Ma ora si sente sotto attacco. In queste ore circola un dossier senza padri, forse compilato dai suoi collaboratori. Ben 39 pagine in cui sono raccolti tutti gli affondi ricevuti da luglio: agenzia per agenzia, battutaccia per battutaccia, una collezione pirotecnica. Per dimostrare, forse persino per vantare con la maggioranza, che il presidente è l’obiettivo di un tiro al piccione. Brunetta fa sapere di non saperne nulla. La lettura del papello è spassosa, ben al di là delle intenzioni del redattore: si va da «Dovevamo chiudere il Cnel e finiamo per chiudere il Parlamento» di Benedetto Della Vedova, a Matteo Renzi, «Il Cnel presieduto da Brunetta à un organismo inutile che va abolito»; a Elly Schlein, «Istituzione prestigiosa, ma non può essere la Terza Camera né un governo ombra». Per Renzi, che ha provato a cancellare il Consiglio con la riforma costituzionale bocciata dal referendum del 2016, il Cnel è una specie di fantoccio della Giostra del Saracino su cui accanirsi: «Che non serva a nulla è una delle cose su cui la politica tutta è d’accordo. Per dire: Brunetta oggi è il presidente del Cnel e sette anni fa diceva: ‘il Cnel è un’etichetta sotto cui non c’è nulla di importante’. Se lo dice persino lui che lo presiede, ti immagini gli altri?».

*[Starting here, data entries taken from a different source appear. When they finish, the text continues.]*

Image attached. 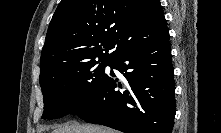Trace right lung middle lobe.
<instances>
[{"mask_svg": "<svg viewBox=\"0 0 221 133\" xmlns=\"http://www.w3.org/2000/svg\"><path fill=\"white\" fill-rule=\"evenodd\" d=\"M113 62L65 63L52 66L40 75L44 98L42 118L76 115L105 84V66Z\"/></svg>", "mask_w": 221, "mask_h": 133, "instance_id": "dd1d6c3e", "label": "right lung middle lobe"}]
</instances>
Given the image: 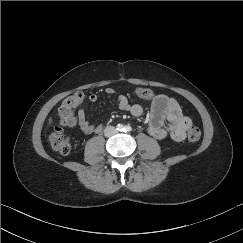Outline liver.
<instances>
[{
  "mask_svg": "<svg viewBox=\"0 0 243 243\" xmlns=\"http://www.w3.org/2000/svg\"><path fill=\"white\" fill-rule=\"evenodd\" d=\"M52 124V118L50 117L49 118V125H51Z\"/></svg>",
  "mask_w": 243,
  "mask_h": 243,
  "instance_id": "liver-1",
  "label": "liver"
}]
</instances>
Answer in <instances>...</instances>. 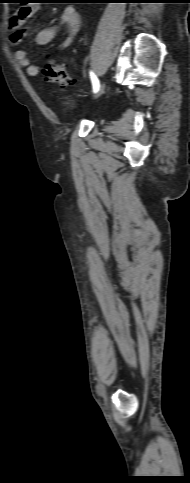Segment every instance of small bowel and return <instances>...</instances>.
<instances>
[{
	"label": "small bowel",
	"instance_id": "1",
	"mask_svg": "<svg viewBox=\"0 0 190 483\" xmlns=\"http://www.w3.org/2000/svg\"><path fill=\"white\" fill-rule=\"evenodd\" d=\"M37 11L35 5H22L18 7L9 19V41L15 48L14 59L23 68L29 76H37L39 68L37 65L32 64L28 58L25 50L20 46L23 38L27 32V20L32 18ZM81 25L80 16L76 9L68 5L63 10L59 23L56 26L45 28L40 30L36 35V43L39 45H46L50 43L57 35L60 28L65 29V35L58 44L59 50L68 48L74 41Z\"/></svg>",
	"mask_w": 190,
	"mask_h": 483
}]
</instances>
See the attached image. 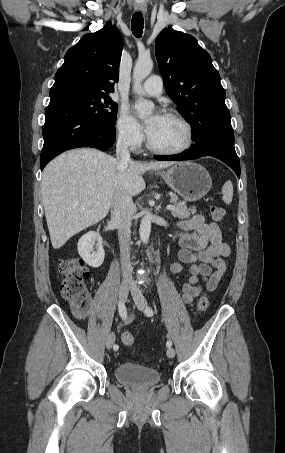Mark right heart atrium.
<instances>
[{
  "label": "right heart atrium",
  "instance_id": "right-heart-atrium-1",
  "mask_svg": "<svg viewBox=\"0 0 285 453\" xmlns=\"http://www.w3.org/2000/svg\"><path fill=\"white\" fill-rule=\"evenodd\" d=\"M115 130L118 141L132 150H137L144 140L140 124L126 109L120 110L116 119Z\"/></svg>",
  "mask_w": 285,
  "mask_h": 453
}]
</instances>
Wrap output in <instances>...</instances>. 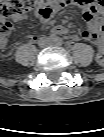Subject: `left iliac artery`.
I'll list each match as a JSON object with an SVG mask.
<instances>
[{
	"label": "left iliac artery",
	"instance_id": "obj_1",
	"mask_svg": "<svg viewBox=\"0 0 104 137\" xmlns=\"http://www.w3.org/2000/svg\"><path fill=\"white\" fill-rule=\"evenodd\" d=\"M58 44H59V45H61V44H62V41H61L60 39L58 40Z\"/></svg>",
	"mask_w": 104,
	"mask_h": 137
}]
</instances>
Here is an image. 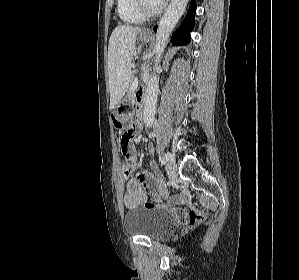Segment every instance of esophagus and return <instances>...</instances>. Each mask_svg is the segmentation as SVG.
Instances as JSON below:
<instances>
[{"mask_svg":"<svg viewBox=\"0 0 299 280\" xmlns=\"http://www.w3.org/2000/svg\"><path fill=\"white\" fill-rule=\"evenodd\" d=\"M146 33H151V30L149 28L145 29Z\"/></svg>","mask_w":299,"mask_h":280,"instance_id":"esophagus-1","label":"esophagus"}]
</instances>
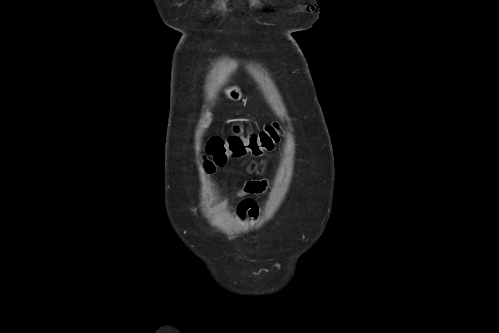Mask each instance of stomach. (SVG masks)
<instances>
[{
	"label": "stomach",
	"instance_id": "0dacf381",
	"mask_svg": "<svg viewBox=\"0 0 499 333\" xmlns=\"http://www.w3.org/2000/svg\"><path fill=\"white\" fill-rule=\"evenodd\" d=\"M226 95L229 99L238 101L241 99L242 94L237 87H232L226 90Z\"/></svg>",
	"mask_w": 499,
	"mask_h": 333
}]
</instances>
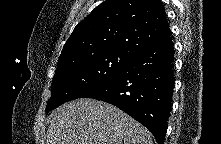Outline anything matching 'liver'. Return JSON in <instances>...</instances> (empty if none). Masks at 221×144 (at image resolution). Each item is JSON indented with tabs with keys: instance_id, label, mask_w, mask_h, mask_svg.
Wrapping results in <instances>:
<instances>
[{
	"instance_id": "liver-1",
	"label": "liver",
	"mask_w": 221,
	"mask_h": 144,
	"mask_svg": "<svg viewBox=\"0 0 221 144\" xmlns=\"http://www.w3.org/2000/svg\"><path fill=\"white\" fill-rule=\"evenodd\" d=\"M47 144H153L151 133L117 107L77 99L49 116Z\"/></svg>"
}]
</instances>
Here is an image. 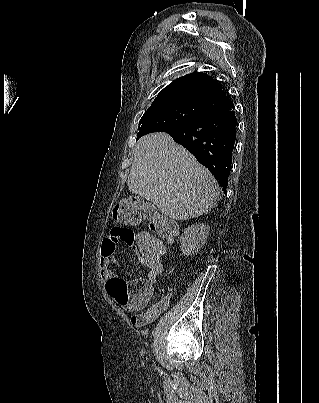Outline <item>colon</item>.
<instances>
[{
	"label": "colon",
	"mask_w": 319,
	"mask_h": 403,
	"mask_svg": "<svg viewBox=\"0 0 319 403\" xmlns=\"http://www.w3.org/2000/svg\"><path fill=\"white\" fill-rule=\"evenodd\" d=\"M138 197L136 193L131 194L130 197H120L119 203L113 209L114 220L125 224L146 222L149 229H138L134 237L137 249L140 251V258H161V254H165L166 251L164 239L173 237L177 227L164 215L148 210L150 203L137 201Z\"/></svg>",
	"instance_id": "colon-1"
}]
</instances>
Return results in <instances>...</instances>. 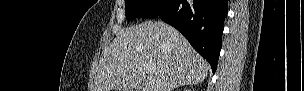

Le pagine scorrono in un crescendo rossiniano: «Il Cnel era già stato ascoltato in commissione la sua opinione l’ha già espressa. Ma cos’è? Una melina? (Giuseppe Conte); «La sensazione che abbiamo è che nella scelta dei rappresentanti al Cnel si siano scelti gli amici del governo» (Giampaolo Bombardieri, segretario Uil); «Meloni ha spedito il pallone in tribuna e ora ci pensa il Cnel di Brunetta a bucarlo» (ancora Conte); «Il parere del Cnel è la perfetta espressione del conservatorismo consociativo di questo paese» (Carlo Calenda); «Al netto delle cazzate che ha detto il Cnel» (ancora Calenda); «La destra usa il Cnel per dire no al salario minimo. La proposta di rinvio è una fuga vigliacca dalla realtà del paese» (Arturo Scotto, Pd); «Qualcuno si aspettava che Brunetta fosse interessato alla vita di 4 milioni di lavoratori?» (Nicola Fratoianni, Avs); «Il governo ha subappaltato il suo ruolo al Cnel» (Landini), e gran finale, firmato Rachele Scarpa (Pd): «Questo documento ha il sapore di vera e propria presa per il Cnel».